• _What to work on_
Reproduce all the lines below exactly and omit the images.

____

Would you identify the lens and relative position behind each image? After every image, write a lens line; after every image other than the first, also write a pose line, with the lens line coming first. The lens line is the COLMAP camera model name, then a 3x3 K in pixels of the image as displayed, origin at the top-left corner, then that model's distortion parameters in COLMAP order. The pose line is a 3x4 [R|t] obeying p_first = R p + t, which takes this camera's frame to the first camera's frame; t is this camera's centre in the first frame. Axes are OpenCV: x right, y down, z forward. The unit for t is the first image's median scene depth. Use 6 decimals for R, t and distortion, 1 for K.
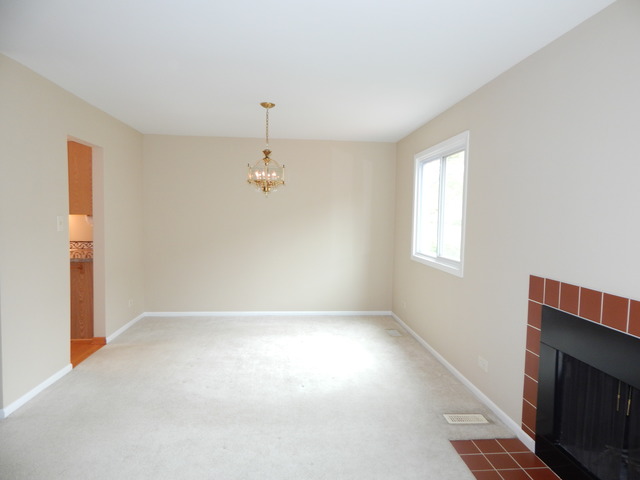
lens RADIAL K [[421.0, 0, 322.9], [0, 421.0, 240.2], [0, 0, 1]] dist [0.008220, 0.000744]
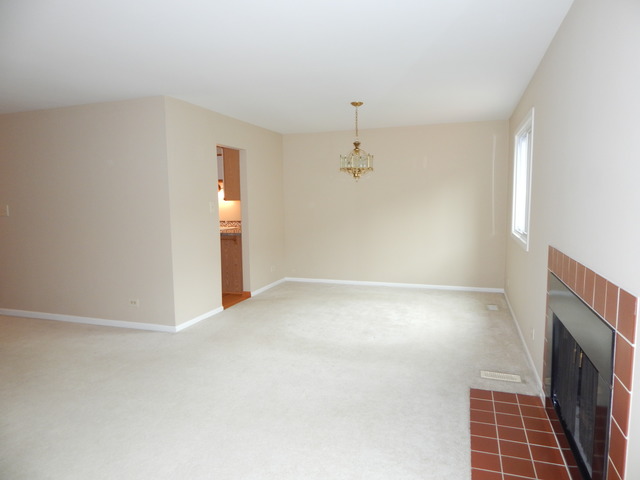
lens RADIAL K [[421.0, 0, 322.7], [0, 421.0, 239.9], [0, 0, 1]] dist [0.008220, 0.000744]
pose [[0.913150, 0.010311, -0.407494, 0.266443], [0.006160, 0.999217, 0.039089, 0.015156], [0.407578, -0.038204, 0.912371, -0.134686]]
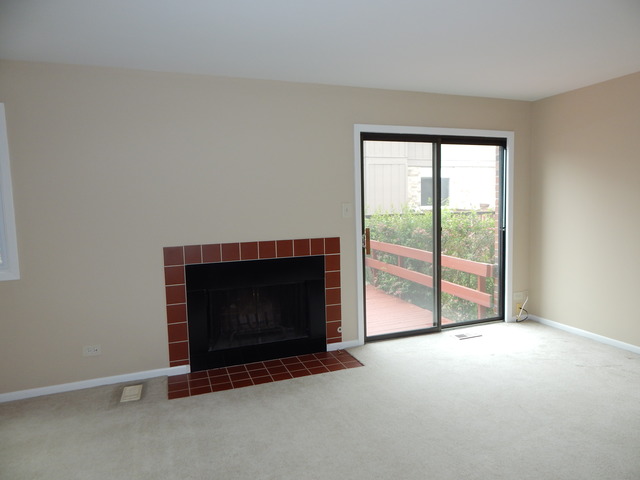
lens RADIAL K [[421.0, 0, 324.0], [0, 421.0, 238.0], [0, 0, 1]] dist [0.008220, 0.000744]
pose [[-0.256516, -0.085894, 0.962716, -0.578844], [0.084917, 0.990189, 0.110971, -0.032033], [-0.962802, 0.110217, -0.246706, 0.554830]]
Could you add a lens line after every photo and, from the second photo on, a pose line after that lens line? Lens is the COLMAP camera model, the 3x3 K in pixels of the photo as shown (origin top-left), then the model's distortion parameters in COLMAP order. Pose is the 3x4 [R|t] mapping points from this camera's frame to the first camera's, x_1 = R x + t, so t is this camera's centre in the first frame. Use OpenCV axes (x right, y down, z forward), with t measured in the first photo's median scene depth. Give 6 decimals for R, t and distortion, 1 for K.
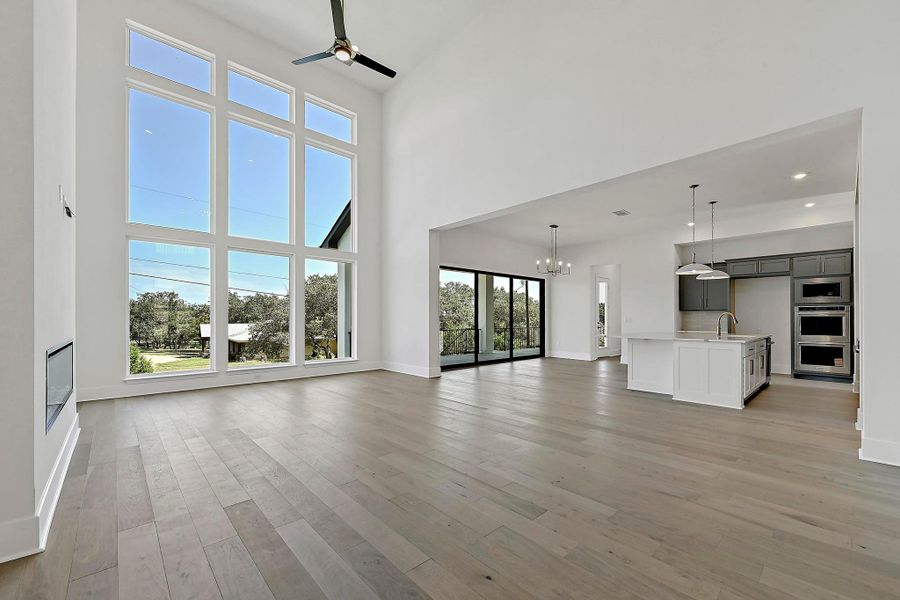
lens RADIAL K [[367.8, 0, 459.7], [0, 367.8, 315.3], [0, 0, 1]] dist [0.001121, 0.000044]
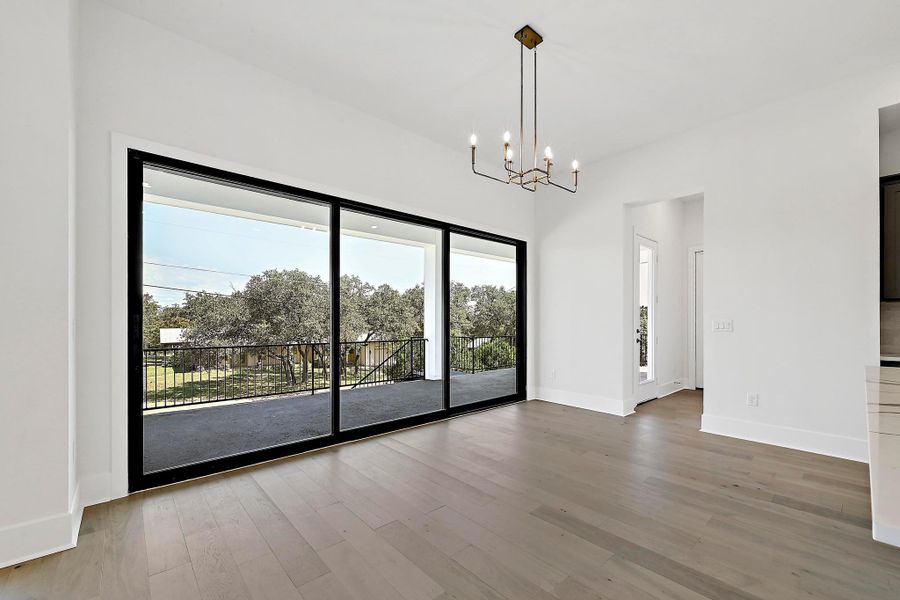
lens RADIAL K [[366.0, 0, 453.8], [0, 366.0, 321.7], [0, 0, 1]] dist [-0.001069, -0.000120]
pose [[0.999393, -0.001268, -0.034809, 0.165576], [0.001599, 0.999954, 0.009469, 0.004197], [0.034795, -0.009519, 0.999349, 0.554077]]
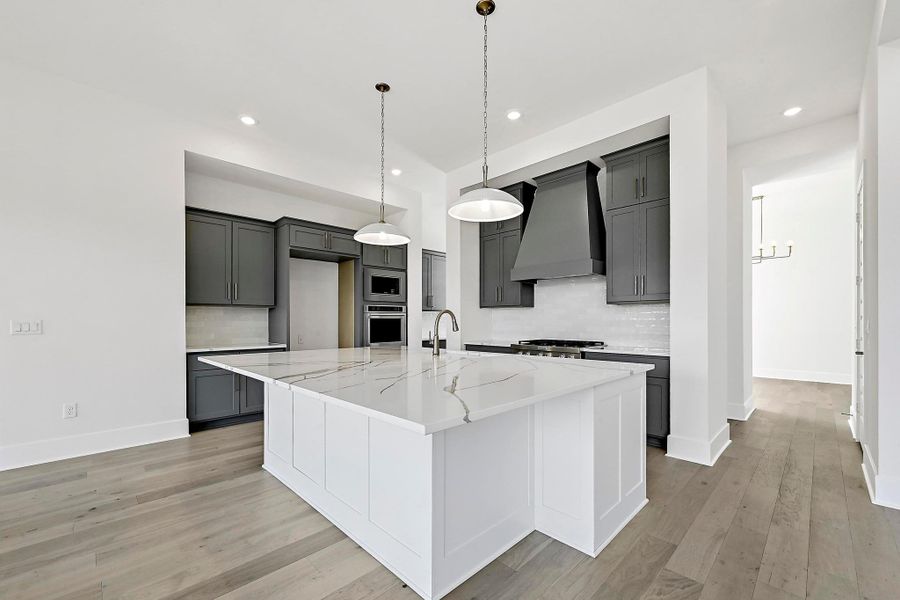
lens RADIAL K [[366.0, 0, 453.8], [0, 366.0, 321.7], [0, 0, 1]] dist [-0.001069, -0.000120]
pose [[-0.020676, -0.003046, 0.999782, 0.126503], [-0.006142, 0.999977, 0.002920, 0.005037], [-0.999767, -0.006080, -0.020695, 0.599735]]
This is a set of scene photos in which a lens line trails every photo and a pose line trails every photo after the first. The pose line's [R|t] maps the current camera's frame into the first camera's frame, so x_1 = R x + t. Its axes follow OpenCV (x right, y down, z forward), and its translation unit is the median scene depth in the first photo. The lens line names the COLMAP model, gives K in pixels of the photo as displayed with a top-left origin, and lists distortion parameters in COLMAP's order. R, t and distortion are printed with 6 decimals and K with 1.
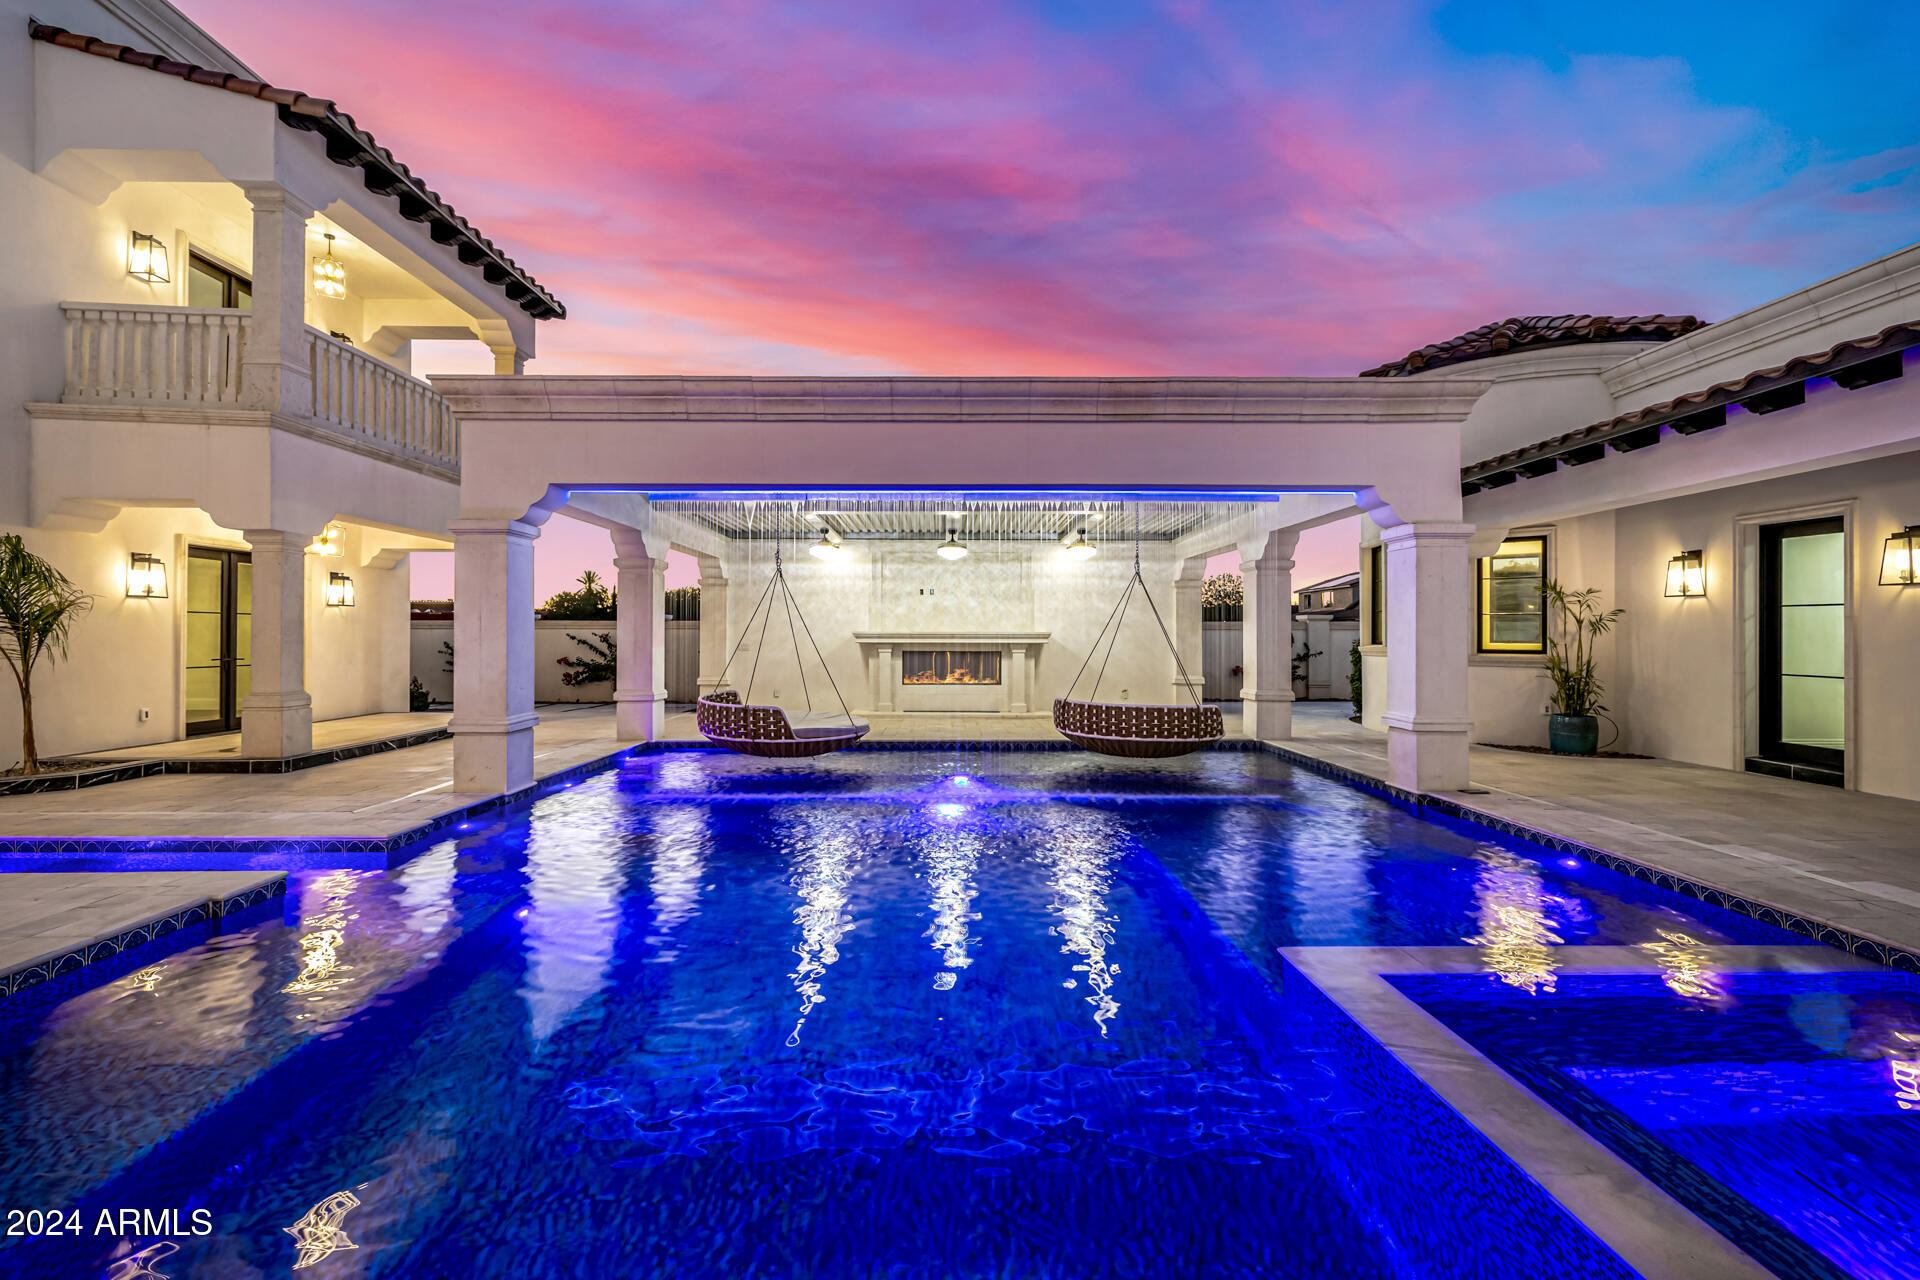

____

• _Written answer_
Would you identify the lens and relative position behind each image? After every image, write a lens line; after every image other than the first, also write a pose line, with the lens line coming first. The lens line is the COLMAP camera model name, then a 3x3 K in pixels of the image as displayed, origin at the top-left corner, then that model's distortion parameters in COLMAP order. The pose line is a 3x4 [R|t] obeying p_first = R p + t, which takes this camera's frame to the first camera's frame; t is this camera's centre in the first frame. Axes are OpenCV: x right, y down, z forward. The unit for t is the first image's median scene depth. Use 6 decimals for R, t and distortion, 1 for K.
lens RADIAL K [[421.0, 0, 322.9], [0, 421.0, 240.2], [0, 0, 1]] dist [0.008220, 0.000744]
lens RADIAL K [[421.0, 0, 322.7], [0, 421.0, 239.9], [0, 0, 1]] dist [0.008220, 0.000744]
pose [[0.913150, 0.010311, -0.407494, 0.266443], [0.006160, 0.999217, 0.039089, 0.015156], [0.407578, -0.038204, 0.912371, -0.134686]]
lens RADIAL K [[421.0, 0, 324.0], [0, 421.0, 238.0], [0, 0, 1]] dist [0.008220, 0.000744]
pose [[-0.256516, -0.085894, 0.962716, -0.578844], [0.084917, 0.990189, 0.110971, -0.032033], [-0.962802, 0.110217, -0.246706, 0.554830]]
Could you add a lens line after every photo and, from the second photo on, a pose line after that lens line? Lens is the COLMAP camera model, the 3x3 K in pixels of the photo as shown (origin top-left), then the model's distortion parameters in COLMAP order. Pose is the 3x4 [R|t] mapping points from this camera's frame to the first camera's, x_1 = R x + t, so t is this camera's centre in the first frame. Use OpenCV axes (x right, y down, z forward), with t measured in the first photo's median scene depth. Give 6 decimals for R, t and distortion, 1 for K.
lens RADIAL K [[367.8, 0, 459.7], [0, 367.8, 315.3], [0, 0, 1]] dist [0.001121, 0.000044]
lens RADIAL K [[366.0, 0, 453.8], [0, 366.0, 321.7], [0, 0, 1]] dist [-0.001069, -0.000120]
pose [[0.999393, -0.001268, -0.034809, 0.165576], [0.001599, 0.999954, 0.009469, 0.004197], [0.034795, -0.009519, 0.999349, 0.554077]]
lens RADIAL K [[366.0, 0, 453.8], [0, 366.0, 321.7], [0, 0, 1]] dist [-0.001069, -0.000120]
pose [[-0.020676, -0.003046, 0.999782, 0.126503], [-0.006142, 0.999977, 0.002920, 0.005037], [-0.999767, -0.006080, -0.020695, 0.599735]]
This is a set of scene photos in which a lens line trails every photo and a pose line trails every photo after the first. The pose line's [R|t] maps the current camera's frame into the first camera's frame, so x_1 = R x + t. Its axes follow OpenCV (x right, y down, z forward), and its translation unit is the median scene depth in the first photo. The lens line names the COLMAP model, gives K in pixels of the photo as displayed with a top-left origin, and lists distortion parameters in COLMAP's order. R, t and distortion are printed with 6 decimals and K with 1.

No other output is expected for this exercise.